Up to and including the line bearing "2024-01-07 02:00: none -> 11.62", output every line of the entries exactly as written, starting from the first; pictures stay out.

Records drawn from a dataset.
● ● ● ● ●

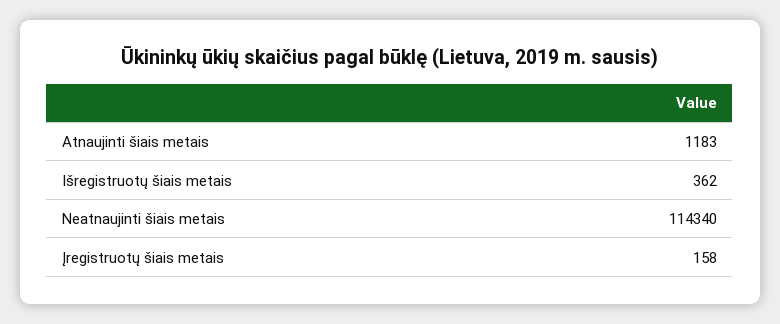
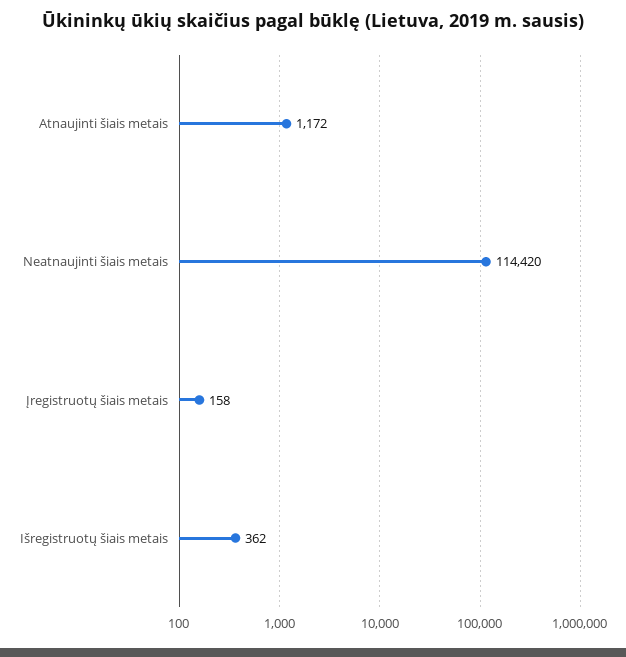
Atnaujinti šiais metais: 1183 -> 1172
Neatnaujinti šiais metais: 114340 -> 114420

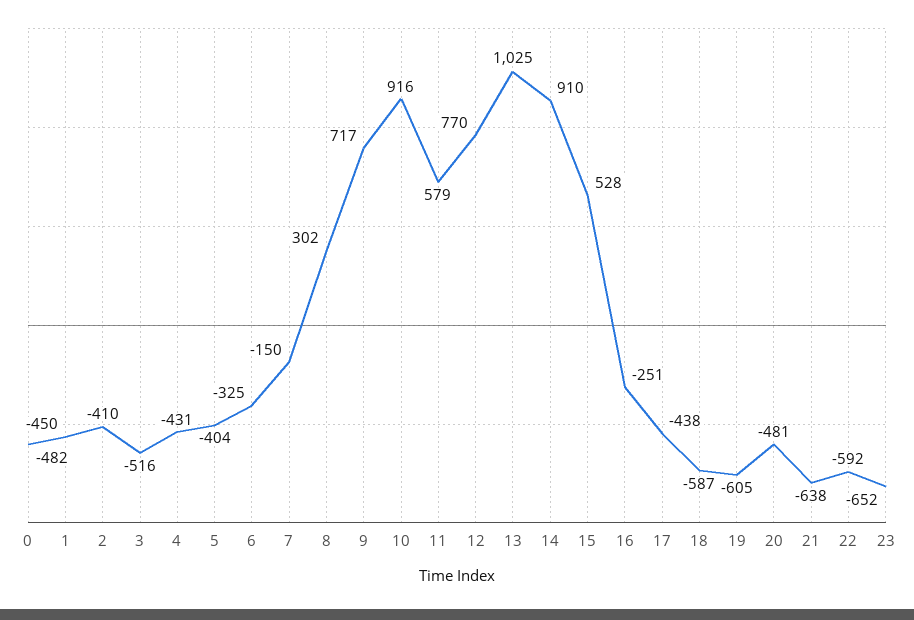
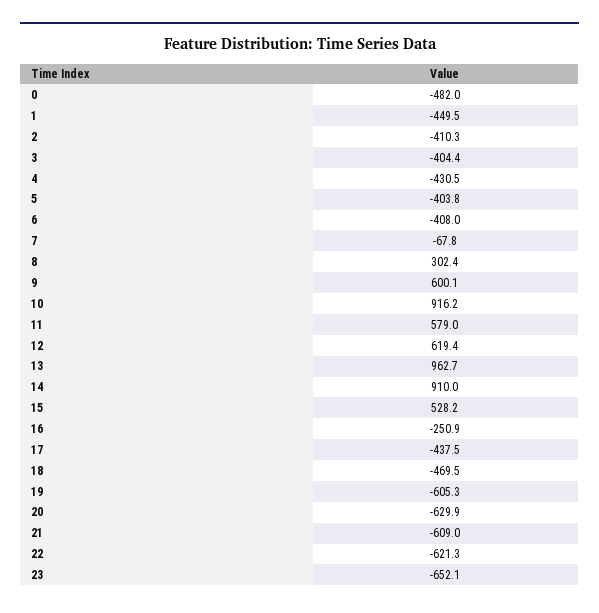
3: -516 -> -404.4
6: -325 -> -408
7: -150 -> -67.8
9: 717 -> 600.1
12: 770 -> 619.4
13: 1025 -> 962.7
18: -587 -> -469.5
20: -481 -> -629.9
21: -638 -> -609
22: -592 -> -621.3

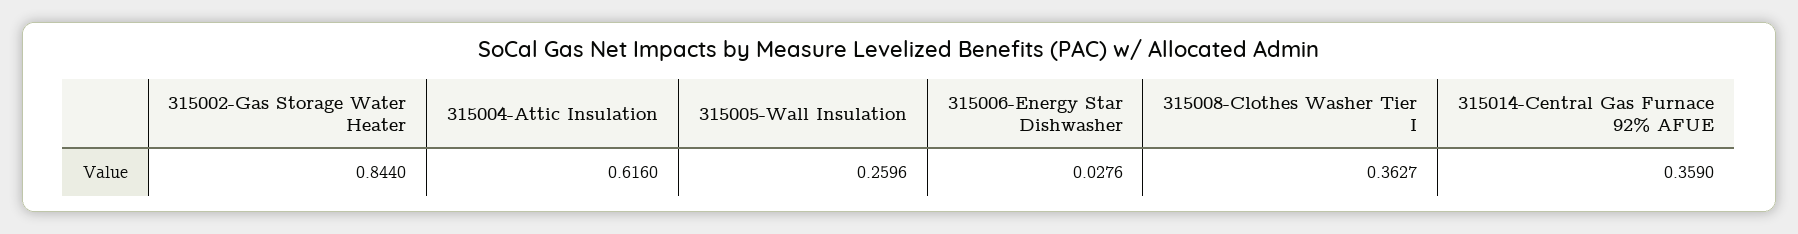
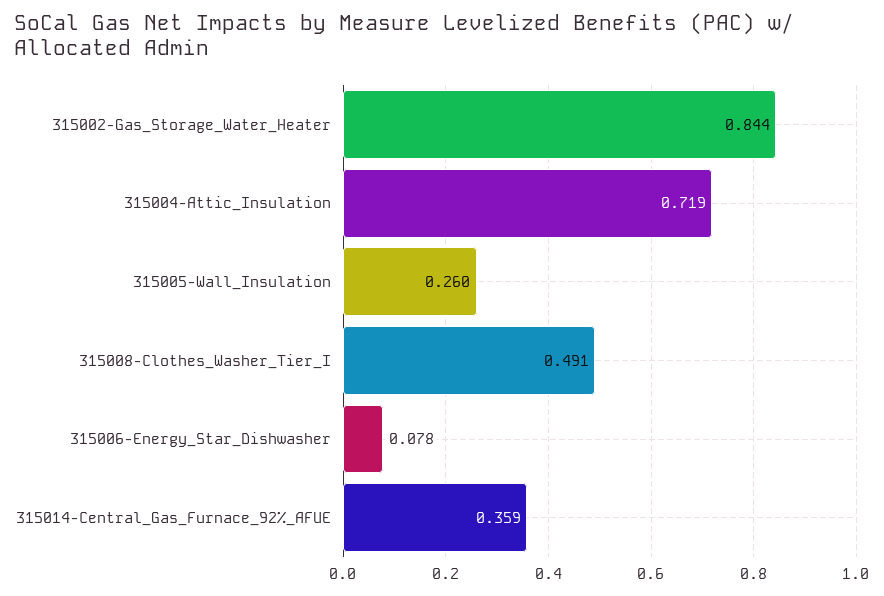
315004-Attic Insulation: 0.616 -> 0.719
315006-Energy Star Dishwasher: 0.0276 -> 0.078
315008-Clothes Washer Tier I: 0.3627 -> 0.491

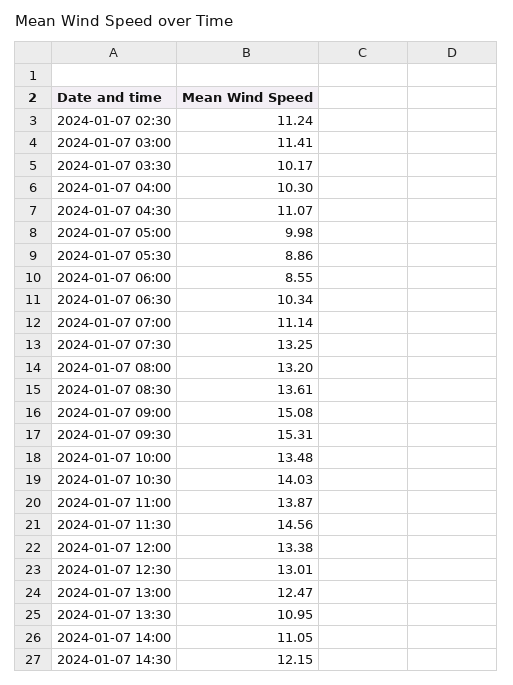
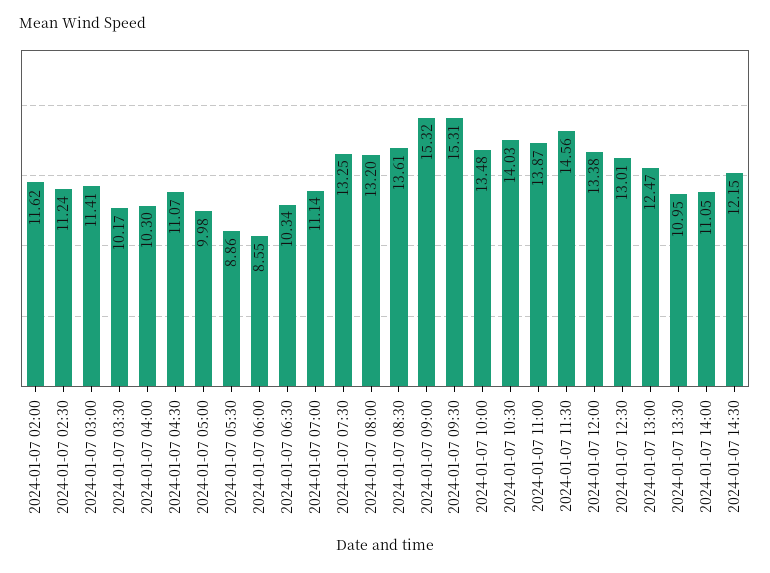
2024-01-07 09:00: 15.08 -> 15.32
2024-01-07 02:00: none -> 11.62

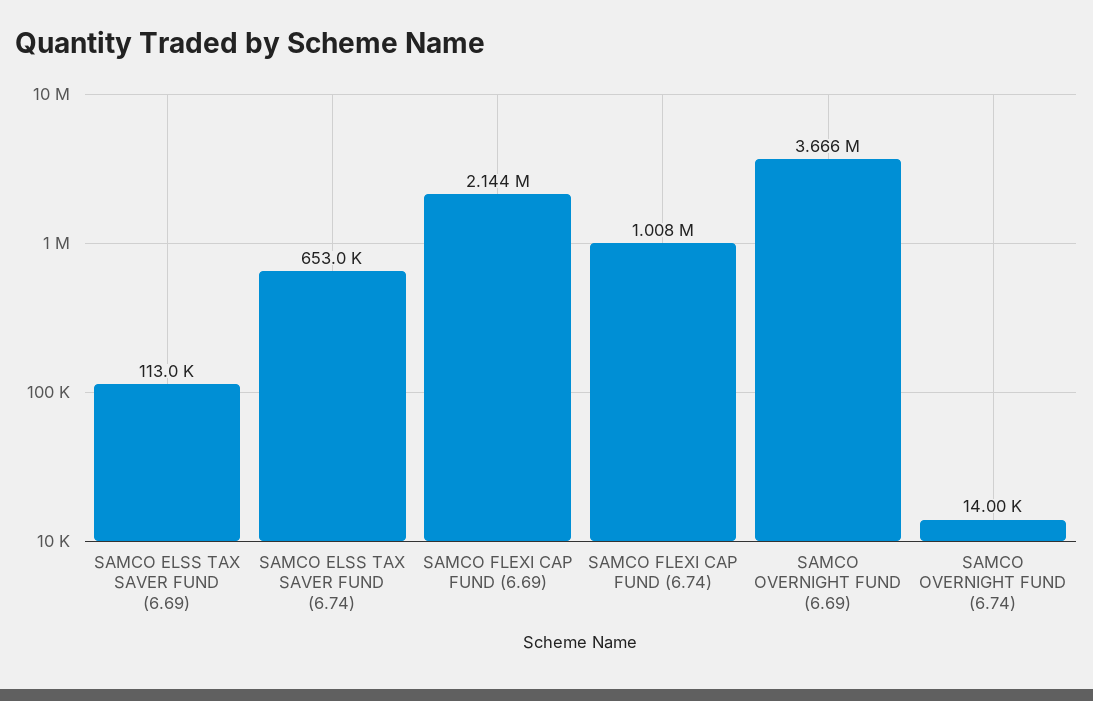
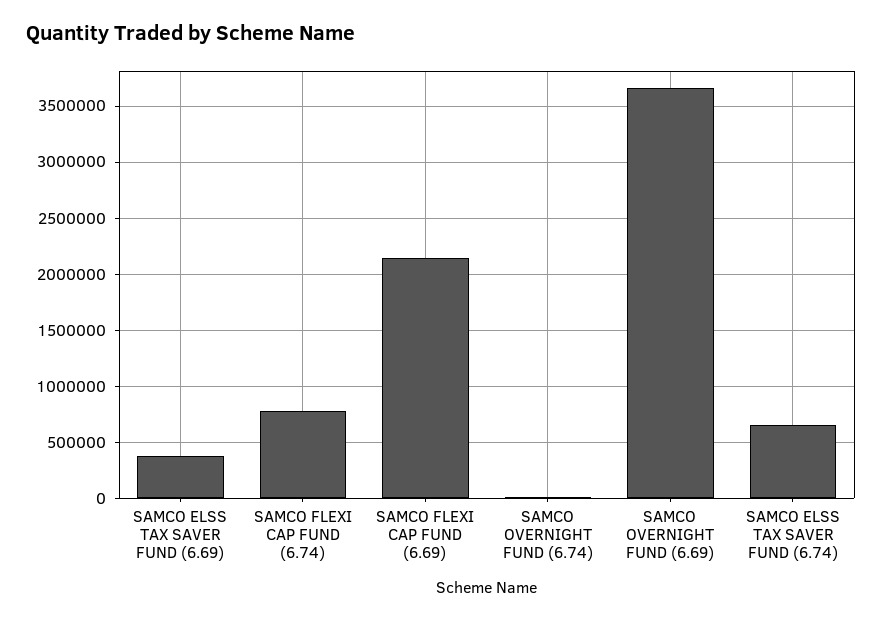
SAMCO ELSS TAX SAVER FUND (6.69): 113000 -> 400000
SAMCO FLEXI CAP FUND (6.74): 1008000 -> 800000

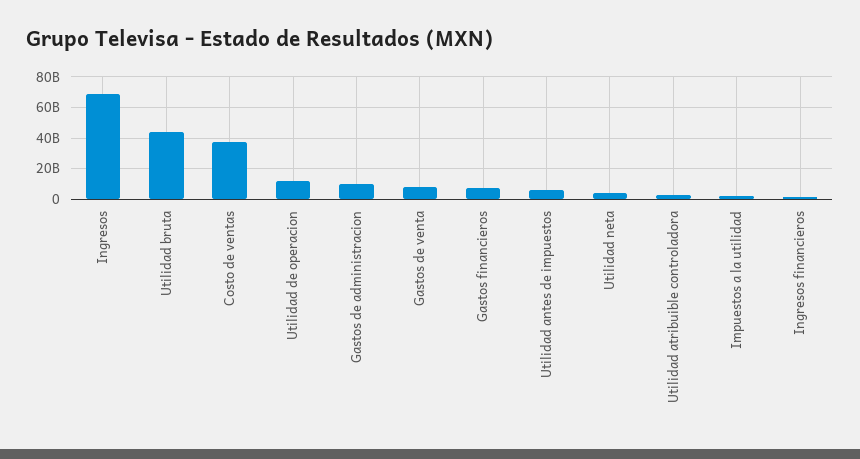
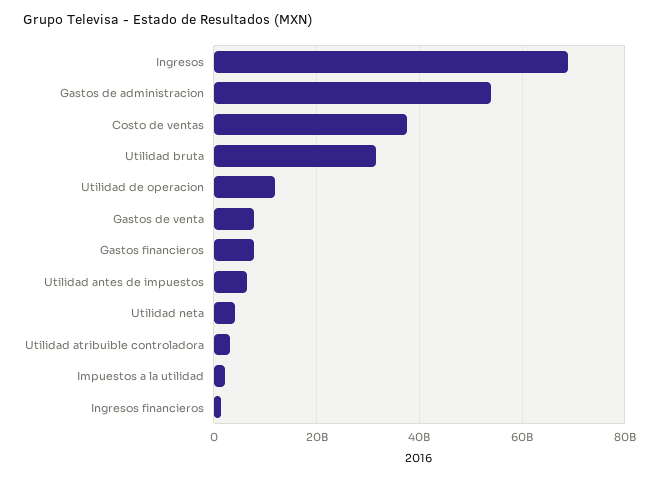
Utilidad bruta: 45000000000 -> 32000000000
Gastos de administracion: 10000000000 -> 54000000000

● ● ● ● ●

RESPONSE AREA.
Atnaujinti šiais metais: 1183 -> 1172
Neatnaujinti šiais metais: 114340 -> 114420

3: -516 -> -404.4
6: -325 -> -408
7: -150 -> -67.8
9: 717 -> 600.1
12: 770 -> 619.4
13: 1025 -> 962.7
18: -587 -> -469.5
20: -481 -> -629.9
21: -638 -> -609
22: -592 -> -621.3

315004-Attic Insulation: 0.616 -> 0.719
315006-Energy Star Dishwasher: 0.0276 -> 0.078
315008-Clothes Washer Tier I: 0.3627 -> 0.491

2024-01-07 09:00: 15.08 -> 15.32
2024-01-07 02:00: none -> 11.62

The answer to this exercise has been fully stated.